MJWW ofte Kobold is een man die al heel wat blackmetalpaden bewandeld heeft in zijn leven. Wederganger, Bezwering, Mondvolland en Gevlerkt zijn maar enkele voorbeelden. Nog niet zo gek lang geleden begon het echter te kriebelen om échte black metal te creëren zoals MJWW die zelf graag hoort. Het (bevreemdende) resultaat is Erscheinung dat in sneltempo vier releases op ons afvuurde. Alsof dat nog niet genoeg is, werd ook Tannenbart in het leven geroepen om ’s mans honger naar pagan black te stillen. We laten MJWW aan het woord om wat meer inzicht te geven in beide muzikale creaties. (JOKKE)

Erscheinung blijkt geen project te zijn waar je al lange tijd mee rondliep, maar eerder een spontane totstandkoming. Wat was de katalysator voor de start van Erscheinung?
Je waarneming is juist. Ondanks dat een deel van de klanken en ideeën al jaren op de plank lag, is daar soms ineens een impuls waardoor alles op zijn plek valt, zoals het afgelopen najaar. Ik begon het simpelweg weer te missen. Niet alleen het zelf creëren, maar ook deze vorm van black metal te kunnen horen. Een periode van blackmetaltoerisme en “het genre opnieuw uitvinden” is mijns inziens ironisch genoeg in een impasse uitgemond. Die mensen trekken weer verder, dus laten wij ons weer bezig gaan houden met black metal.

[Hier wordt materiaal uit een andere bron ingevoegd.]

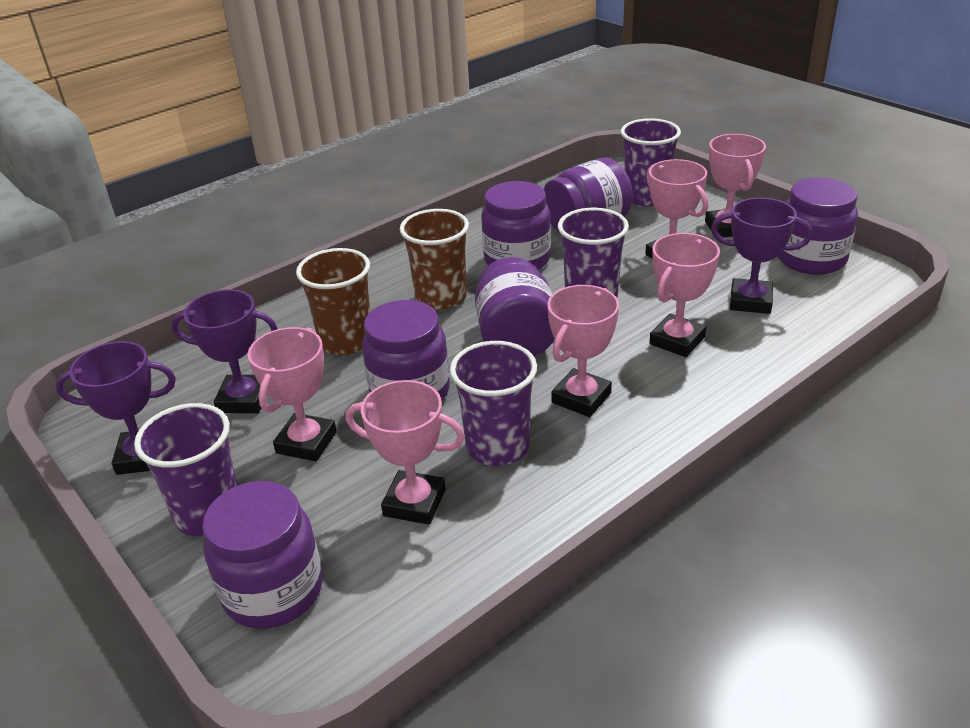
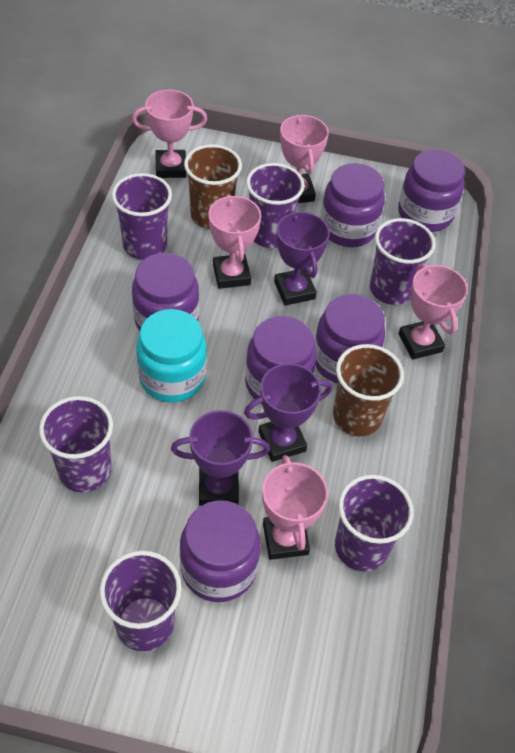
pink trophy: 6 -> 5
purple cup: 4 -> 6
turquoise jar: 0 -> 1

Ondanks het feit dat de teksten van Erscheining in het Nederlands geschreven zijn en het inhoudelijke concept gebaseerd is op onderwerpen uit saga’s van de Lage Landen, koos je voor een Duitstalige bandnaam. Vanwaar juist die keuze voor de naam Erscheinung en niet voor de Nederlandse versie Verschijning?
Soms dekt een woord, los vanuit welke taal het komt, beter de lading dan een ander woord.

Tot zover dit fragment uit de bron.